Now he just put a kiss. Does that mean that it was actually a problem because he didn't put a smiley face, and if it wasn't actually a problem he would have put a smiley face? Or, does it make the kiss even more important because it's the only thing? Wow, Anna stop worrying! I tell myself. What should I say now> Before I can make my mind up, I get another text from him.

'Sorry for keeping you up- we should both probably get to sleep for school tomorrow '

Woooooaaaaahhhhh. That was a heart! That's even more important than a kiss! Because hearts mean love! Is he taking things too fast? Does he actually feel that way? Do I feel the same way about him? Maybe I do, but if I did, would that mean...? 'It's just a heart Anna, stop stressing!' I tell myself. 'Hearts don't mean anything, neither do kisses. Well love and kisses do matter- but only in real life. And this is texting. Just texting.

I try to reply casual, but ending up with 'Okay ♥' which I then delete because I look totally desperate. I then leave it with 'Sure :-) x' turning off my phone, and promising myself that I won't turn it back on just to see if he's sent me another message. I lie back in my bed, staring up at the ceiling and wondering when Mum will be home. I don't know where she is, I don't know what she's doing, and that's what really scares me.

Suddenly, I hear the door unlock downstairs and I hear voices bouncing off the walls all the way upstairs. I hop out of bed, peering over the banister and looking down the stairs. My Mum is sure enough there, looking up at me, Dave rustling around in the background.

"Where have you been?" I ask, a whiff of alcohol entering my nostrils. I flinch.

"Just taking the drinks back to the shop. Don't need them anymore, do I?" She says, and I sigh in relief. I thought she'd actually been out drinking. The stench in the dodgy alcohol shop down the road must have caught onto her clothes.

"How come you took so long?" I ask, knowing I shouldn't be asking all these questions, but I just want to know. Yes, that's it, I'm nosy.

"Oh, I stopped off to talk to a friend for a while." She replies, eyes darting elsewhere, the obvious sign of dishonesty.

"And that takes more than 6 hours?" I shake my head, walking off back to my room. I can tell she's lying now, straight to me. That's ridiculous! Why did I even believe she was out giving the drinks back? Yes, that bit might have been true, but I know she's been down to the pub, drinking beer or wine or whatever took her fancy. She isn't drunk, but she looks tired, and beaten. Plus, she wouldn't smell that bad if she'd only gone to the shop. I haven't been there but it can't be as bad as she says it is.

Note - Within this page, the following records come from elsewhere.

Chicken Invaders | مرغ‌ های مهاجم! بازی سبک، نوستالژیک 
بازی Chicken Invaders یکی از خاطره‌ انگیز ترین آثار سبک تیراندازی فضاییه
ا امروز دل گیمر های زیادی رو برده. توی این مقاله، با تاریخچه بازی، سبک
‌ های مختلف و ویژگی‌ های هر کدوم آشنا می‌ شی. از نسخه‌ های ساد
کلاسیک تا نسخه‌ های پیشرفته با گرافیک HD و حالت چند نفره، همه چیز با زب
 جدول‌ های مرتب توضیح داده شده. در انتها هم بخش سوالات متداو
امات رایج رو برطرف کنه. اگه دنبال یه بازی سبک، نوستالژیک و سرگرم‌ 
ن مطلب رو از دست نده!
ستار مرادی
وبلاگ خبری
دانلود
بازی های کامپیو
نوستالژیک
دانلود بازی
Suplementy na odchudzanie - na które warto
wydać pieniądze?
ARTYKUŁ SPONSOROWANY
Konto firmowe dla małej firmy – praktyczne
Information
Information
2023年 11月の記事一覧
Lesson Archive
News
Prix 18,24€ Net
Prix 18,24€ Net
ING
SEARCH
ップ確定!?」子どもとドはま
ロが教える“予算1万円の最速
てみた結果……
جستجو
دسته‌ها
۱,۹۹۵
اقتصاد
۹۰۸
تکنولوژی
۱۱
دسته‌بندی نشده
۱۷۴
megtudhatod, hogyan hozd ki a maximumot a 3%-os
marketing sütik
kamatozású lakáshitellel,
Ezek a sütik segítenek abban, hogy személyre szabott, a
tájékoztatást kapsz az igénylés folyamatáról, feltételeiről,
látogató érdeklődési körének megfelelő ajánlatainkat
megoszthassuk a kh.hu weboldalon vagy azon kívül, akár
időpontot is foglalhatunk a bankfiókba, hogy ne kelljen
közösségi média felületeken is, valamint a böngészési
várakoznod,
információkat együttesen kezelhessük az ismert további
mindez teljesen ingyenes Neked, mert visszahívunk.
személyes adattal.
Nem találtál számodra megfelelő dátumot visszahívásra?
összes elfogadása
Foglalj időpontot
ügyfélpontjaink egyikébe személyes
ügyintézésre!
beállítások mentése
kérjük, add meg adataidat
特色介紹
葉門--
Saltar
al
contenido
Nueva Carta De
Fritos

I tuck myself into bed, trying to get to sleep as quick as possible so I don't have to face my Mother again when she comes to say goodnight, if she does. But I keep tossing and turning, the duvet tangled between my arms and legs. It's a while before I hear the door creak open, and I have to pretend to be asleep, my eyelids rapidly shutting and my sleep mode now activated.

"Anna?" I can feel my Mum's breath heavy on my face as she edges nearer, and I try not to flinch at the horrible stench. I try to relax, my whole body looking like its fully shut down, and then, before I even know it, I am asleep. My Mum already left the room, and my whole body as still as a pancake, apart from my chest moving up and down, my heart beating steadily, steadily, until it reaches the next day.